The widespread use of disposable face masks as a preventative strategy to address transmission of the SARS-CoV-2 virus has been a key environmental concern since the pandemic began. This has led to an unprecedented new form of contamination from improperly disposed masks, which liberates significant amounts of heavy metals and toxic chemicals in addition to volatile organic compounds (VOCs). Therefore, this study monitored the liberation of heavy metals, VOCs, and microfibers from submerged disposable face masks at different pH (4, 7 and 12), to simulate distinct environmental conditions. Lead (3.238% ppb), cadmium (0.672 ppb) and chromium (0.786 ppb) were found in the analyzed leachates. By pyrolysis, 2,4-dimethylhept-1-ene and 4-methylheptane were identified as the VOCs produced by the samples. The chemically degraded morphology in the FESEM images provided further evidence that toxic heavy metals and volatile organic compounds had been leached from the submerged face masks, with greater degradation observed in samples submerged at pH 7 and higher.

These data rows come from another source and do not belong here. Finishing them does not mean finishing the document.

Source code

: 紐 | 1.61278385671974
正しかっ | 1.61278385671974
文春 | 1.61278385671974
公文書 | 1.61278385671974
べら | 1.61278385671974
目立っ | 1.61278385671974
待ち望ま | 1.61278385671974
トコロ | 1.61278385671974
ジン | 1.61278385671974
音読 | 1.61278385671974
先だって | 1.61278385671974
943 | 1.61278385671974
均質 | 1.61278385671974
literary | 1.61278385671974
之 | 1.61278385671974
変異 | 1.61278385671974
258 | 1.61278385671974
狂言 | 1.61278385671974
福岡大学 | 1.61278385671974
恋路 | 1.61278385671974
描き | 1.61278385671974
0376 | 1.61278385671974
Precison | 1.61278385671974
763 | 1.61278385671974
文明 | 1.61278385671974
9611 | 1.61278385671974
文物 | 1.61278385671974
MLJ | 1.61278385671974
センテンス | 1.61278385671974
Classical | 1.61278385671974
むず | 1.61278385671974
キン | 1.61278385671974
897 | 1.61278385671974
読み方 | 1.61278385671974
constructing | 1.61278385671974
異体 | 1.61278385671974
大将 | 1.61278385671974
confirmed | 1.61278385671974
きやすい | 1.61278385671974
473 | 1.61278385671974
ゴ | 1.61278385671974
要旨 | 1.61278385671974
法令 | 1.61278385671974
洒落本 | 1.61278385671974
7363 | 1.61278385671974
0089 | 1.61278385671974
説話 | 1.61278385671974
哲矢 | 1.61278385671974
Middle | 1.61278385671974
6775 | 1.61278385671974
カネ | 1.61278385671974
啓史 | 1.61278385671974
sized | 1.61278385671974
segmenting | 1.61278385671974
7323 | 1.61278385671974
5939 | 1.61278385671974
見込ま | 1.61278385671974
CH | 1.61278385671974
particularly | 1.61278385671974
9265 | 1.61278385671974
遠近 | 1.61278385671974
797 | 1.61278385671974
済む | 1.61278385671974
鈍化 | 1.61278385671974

The results are seen to communicate the comparable danger of passively degrading disposable face masks and the release of micro- or nanofibers into the marine environment. The toxicity of certain heavy metals and chemicals released from discarded face masks warrants better, more robust manufacturing protocols and increased public awareness for responsible disposal to reduce the adverse impact on ecology and human health.